(Named joint coordinates)
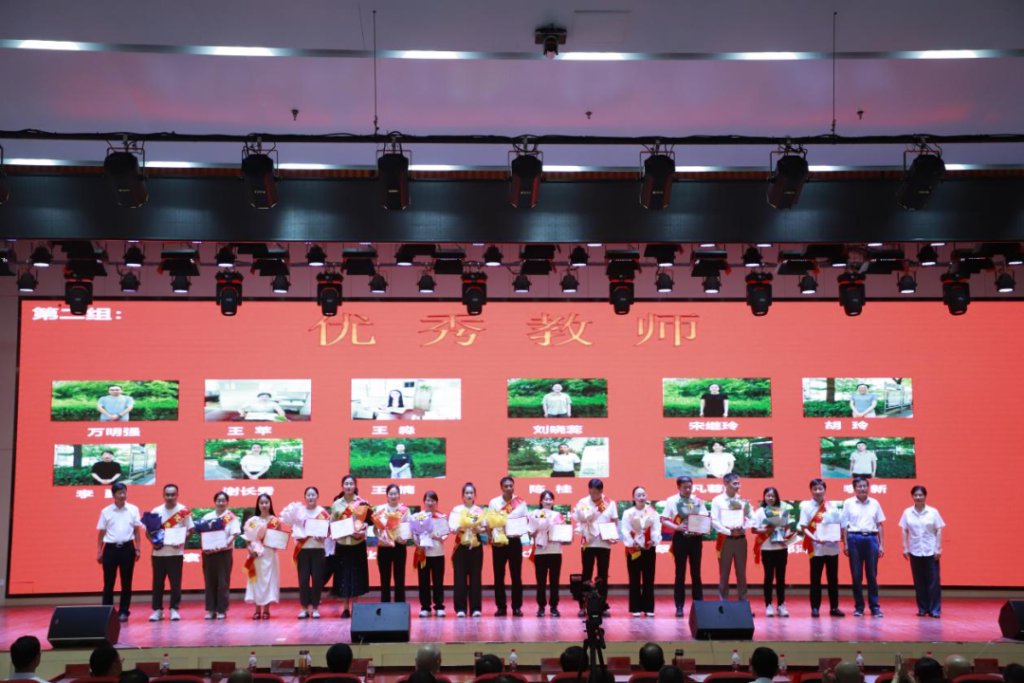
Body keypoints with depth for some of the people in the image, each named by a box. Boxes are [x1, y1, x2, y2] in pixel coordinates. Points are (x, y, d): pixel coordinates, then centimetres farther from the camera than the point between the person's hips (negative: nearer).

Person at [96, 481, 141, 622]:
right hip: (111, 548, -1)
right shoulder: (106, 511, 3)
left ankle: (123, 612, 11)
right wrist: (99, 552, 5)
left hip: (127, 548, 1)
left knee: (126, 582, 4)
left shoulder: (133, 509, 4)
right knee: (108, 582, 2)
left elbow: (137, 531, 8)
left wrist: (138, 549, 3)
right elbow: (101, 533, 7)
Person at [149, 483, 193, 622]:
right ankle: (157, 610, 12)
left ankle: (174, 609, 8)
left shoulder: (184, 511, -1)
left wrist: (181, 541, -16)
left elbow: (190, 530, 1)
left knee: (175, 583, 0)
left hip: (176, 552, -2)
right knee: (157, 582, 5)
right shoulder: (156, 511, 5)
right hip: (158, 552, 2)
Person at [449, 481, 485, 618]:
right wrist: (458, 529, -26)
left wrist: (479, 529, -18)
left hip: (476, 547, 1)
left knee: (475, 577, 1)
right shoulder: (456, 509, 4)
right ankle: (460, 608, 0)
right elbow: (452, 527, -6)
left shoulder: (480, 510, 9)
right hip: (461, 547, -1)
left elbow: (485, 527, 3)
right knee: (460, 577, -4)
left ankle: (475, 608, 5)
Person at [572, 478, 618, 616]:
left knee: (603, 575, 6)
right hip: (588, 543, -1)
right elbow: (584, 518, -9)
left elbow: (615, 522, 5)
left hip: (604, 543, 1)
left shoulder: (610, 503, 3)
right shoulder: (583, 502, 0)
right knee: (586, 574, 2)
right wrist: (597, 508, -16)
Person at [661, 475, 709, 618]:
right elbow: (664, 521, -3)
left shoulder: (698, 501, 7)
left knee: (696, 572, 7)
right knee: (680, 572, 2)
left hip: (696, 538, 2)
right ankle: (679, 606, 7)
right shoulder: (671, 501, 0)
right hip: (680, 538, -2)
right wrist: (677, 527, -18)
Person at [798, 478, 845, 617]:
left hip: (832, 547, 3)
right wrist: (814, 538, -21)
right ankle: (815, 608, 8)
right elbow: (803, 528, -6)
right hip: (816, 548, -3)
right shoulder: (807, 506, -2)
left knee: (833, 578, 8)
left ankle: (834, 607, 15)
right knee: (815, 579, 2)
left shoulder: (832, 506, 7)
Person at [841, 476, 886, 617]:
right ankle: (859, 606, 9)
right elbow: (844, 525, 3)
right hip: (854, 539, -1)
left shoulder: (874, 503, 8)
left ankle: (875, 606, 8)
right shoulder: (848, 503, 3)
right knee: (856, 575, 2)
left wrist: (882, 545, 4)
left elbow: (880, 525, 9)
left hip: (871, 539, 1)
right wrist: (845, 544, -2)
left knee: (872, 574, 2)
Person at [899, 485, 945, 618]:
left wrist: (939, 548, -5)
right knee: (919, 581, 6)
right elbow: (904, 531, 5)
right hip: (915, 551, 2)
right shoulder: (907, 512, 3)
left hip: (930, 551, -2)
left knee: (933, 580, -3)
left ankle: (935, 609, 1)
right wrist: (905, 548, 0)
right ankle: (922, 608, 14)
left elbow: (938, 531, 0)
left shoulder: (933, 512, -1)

---

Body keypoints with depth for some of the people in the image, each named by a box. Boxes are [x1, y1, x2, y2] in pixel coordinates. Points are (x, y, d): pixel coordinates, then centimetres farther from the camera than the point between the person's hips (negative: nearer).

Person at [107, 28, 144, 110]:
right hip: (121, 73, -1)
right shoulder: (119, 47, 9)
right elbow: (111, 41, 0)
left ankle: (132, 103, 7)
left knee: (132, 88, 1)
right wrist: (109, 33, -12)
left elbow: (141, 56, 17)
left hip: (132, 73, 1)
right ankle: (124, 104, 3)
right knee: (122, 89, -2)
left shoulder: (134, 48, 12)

**PROBLEM REQUIREMENTS**
Could you repeat the entries word for word, from the line with "right knee: (680, 572, 2)" up to and including the line with "left shoulder: (933, 512, -1)"?

**PROBLEM SOLUTION**
right knee: (680, 572, 2)
left hip: (696, 538, 2)
right ankle: (679, 606, 7)
right shoulder: (671, 501, 0)
right hip: (680, 538, -2)
right wrist: (677, 527, -18)
Person at [798, 478, 845, 617]:
left hip: (832, 547, 3)
right wrist: (814, 538, -21)
right ankle: (815, 608, 8)
right elbow: (803, 528, -6)
right hip: (816, 548, -3)
right shoulder: (807, 506, -2)
left knee: (833, 578, 8)
left ankle: (834, 607, 15)
right knee: (815, 579, 2)
left shoulder: (832, 506, 7)
Person at [841, 476, 886, 617]:
right ankle: (859, 606, 9)
right elbow: (844, 525, 3)
right hip: (854, 539, -1)
left shoulder: (874, 503, 8)
left ankle: (875, 606, 8)
right shoulder: (848, 503, 3)
right knee: (856, 575, 2)
left wrist: (882, 545, 4)
left elbow: (880, 525, 9)
left hip: (871, 539, 1)
right wrist: (845, 544, -2)
left knee: (872, 574, 2)
Person at [899, 485, 945, 618]:
left wrist: (939, 548, -5)
right knee: (919, 581, 6)
right elbow: (904, 531, 5)
right hip: (915, 551, 2)
right shoulder: (907, 512, 3)
left hip: (930, 551, -2)
left knee: (933, 580, -3)
left ankle: (935, 609, 1)
right wrist: (905, 548, 0)
right ankle: (922, 608, 14)
left elbow: (938, 531, 0)
left shoulder: (933, 512, -1)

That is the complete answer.